I think the important ingredients here are humility and openness.
Note Gibbs’ demeanor in the exchange. He is a little condescending. He gives the impression that it’s all been thought through so just don’t worry about it. He dismisses the question and pokes fun at Reid (“I don’t understand . . . you’re not a member of the public?”).
Instead, Gibbs could have said something like:
We really wanted to make sure a good range of questions were asked, so we felt that we needed to have people looking over the questions before hand. We’re not trying to duck hard questions but instead make sure they’re included. When you just leave things open, often they become just shouting matches and the lowest common denominator rules. We understand that some people might not trust the question-selection process and we’re open to maybe doing it a different way. We’re also happy to talk to you about how we’re choosing the questions in more detail if you would like.

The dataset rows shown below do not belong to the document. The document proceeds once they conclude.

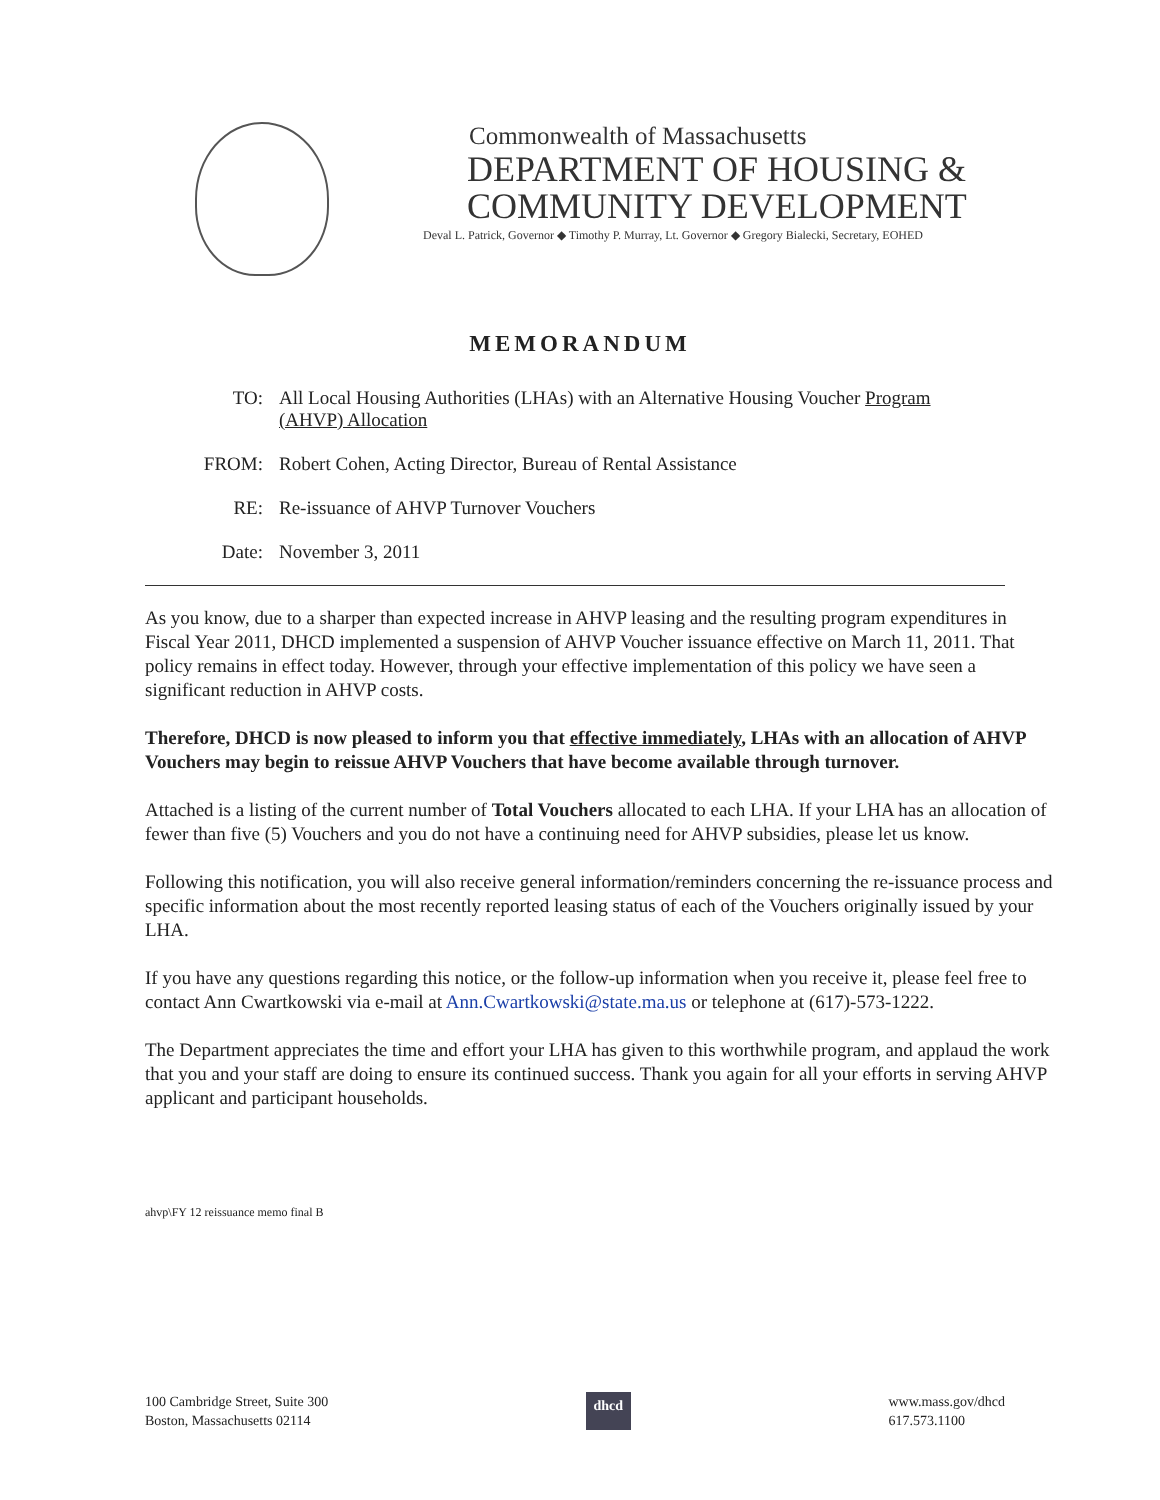Commonwealth of Massachusetts
DEPARTMENT OF HOUSING &
COMMUNITY DEVELOPMENT
Deval L. Patrick, Governor ◆ Timothy P. Murray, Lt. Governor ◆ Gregory Bialecki, Secretary, EOHED
MEMORANDUM
TO: All Local Housing Authorities (LHAs) with an Alternative Housing Voucher Program (AHVP) Allocation
FROM: Robert Cohen, Acting Director, Bureau of Rental Assistance
RE: Re-issuance of AHVP Turnover Vouchers
Date: November 3, 2011
As you know, due to a sharper than expected increase in AHVP leasing and the resulting program expenditures in Fiscal Year 2011, DHCD implemented a suspension of AHVP Voucher issuance effective on March 11, 2011. That policy remains in effect today. However, through your effective implementation of this policy we have seen a significant reduction in AHVP costs.
Therefore, DHCD is now pleased to inform you that effective immediately, LHAs with an allocation of AHVP Vouchers may begin to reissue AHVP Vouchers that have become available through turnover.
Attached is a listing of the current number of Total Vouchers allocated to each LHA. If your LHA has an allocation of fewer than five (5) Vouchers and you do not have a continuing need for AHVP subsidies, please let us know.
Following this notification, you will also receive general information/reminders concerning the re-issuance process and specific information about the most recently reported leasing status of each of the Vouchers originally issued by your LHA.
If you have any questions regarding this notice, or the follow-up information when you receive it, please feel free to contact Ann Cwartkowski via e-mail at Ann.Cwartkowski@state.ma.us or telephone at (617)-573-1222.
The Department appreciates the time and effort your LHA has given to this worthwhile program, and applaud the work that you and your staff are doing to ensure its continued success. Thank you again for all your efforts in serving AHVP applicant and participant households.
ahvp\FY 12 reissuance memo final B
100 Cambridge Street, Suite 300
Boston, Massachusetts 02114
dhcd
www.mass.gov/dhcd
617.573.1100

(Surely, Gibbs would say it better than that.) Notice that this is both humble and open. Humble because it recognizes that the administration could be wrong; and open because it stresses the administration’s willingness to engage on what the process looks like.
Note that “opennenss” is not the same as “transparency,” which is the ability of people to see what’s going on in governmemnt. Openness is fundamentally about creating a two-way street between the governmemnt and the governed.